READING PASSAGE:
----------

What exhibitions to see during Berlin Art Week?
Between 13 and 18 September the fifth Berlin Art Week takes place. With a program of over hundred events, two art fairs, nine private collections, a thirteen-hour film program, several art prizes, the end of the 9th Berlin Biennale, a large program of project spaces and gallery exhibitions opening around the city, it’s hard to know where to start.
In this post we are listing some institutional shows and collection presentations that are up during the Berlin Art week, and that we believe you really shouldn’t miss. Stay tuned for a separate post with not-to-miss gallery shows.

----------

TASK BRIEF:
Retype the Berlin Art Week passage word for word, between "Between 13 and" and "not-to-miss gallery shows.", inclusive.

----------

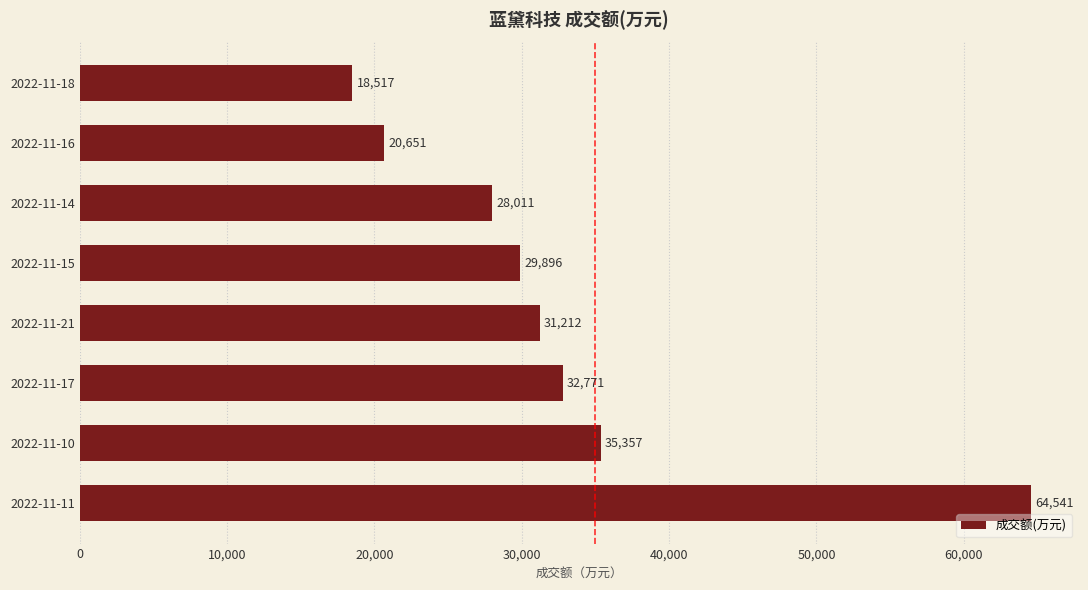

List the labels in order of value, smallest first.

2022-11-18, 2022-11-16, 2022-11-14, 2022-11-15, 2022-11-21, 2022-11-17, 2022-11-10, 2022-11-11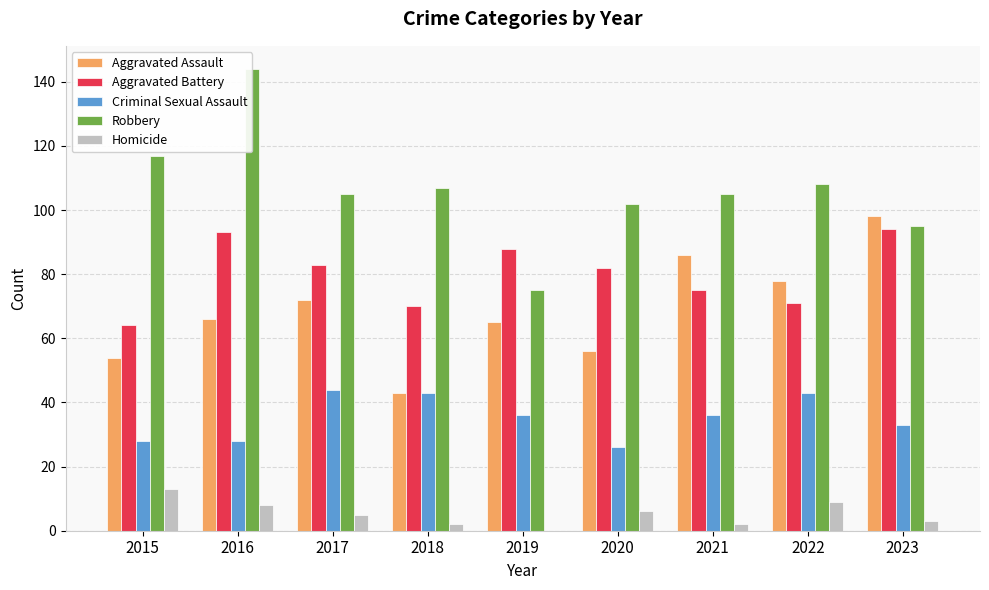

At how many categories does at least one series exceed 91?

8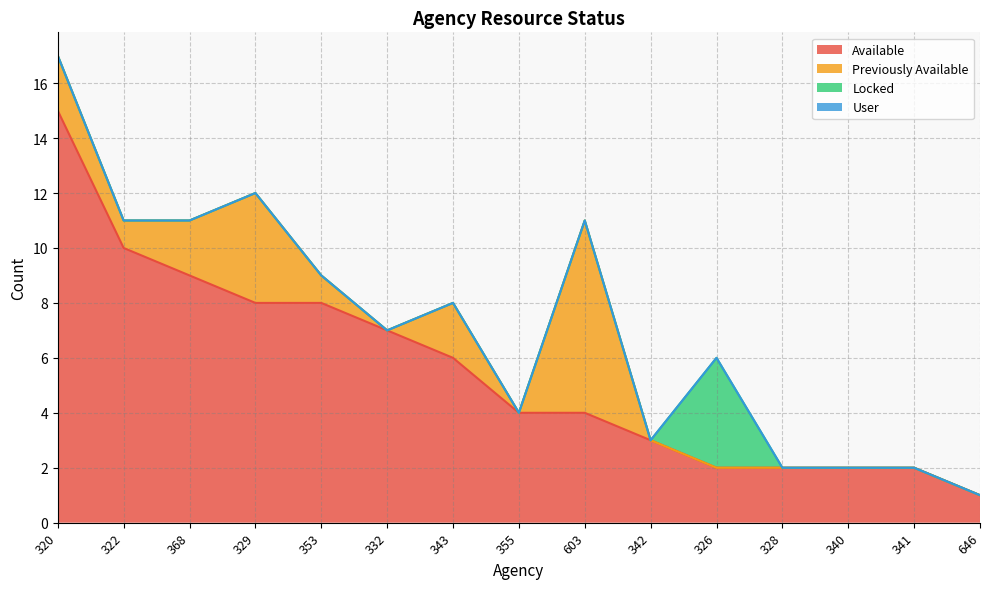

What are all the series names shown in the legend?

Available, Previously Available, Locked, User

----------

EXERCISE RESPONSE:
Between 13 and 18 September the fifth Berlin Art Week takes place. With a program of over hundred events, two art fairs, nine private collections, a thirteen-hour film program, several art prizes, the end of the 9th Berlin Biennale, a large program of project spaces and gallery exhibitions opening around the city, it’s hard to know where to start.
In this post we are listing some institutional shows and collection presentations that are up during the Berlin Art week, and that we believe you really shouldn’t miss. Stay tuned for a separate post with not-to-miss gallery shows.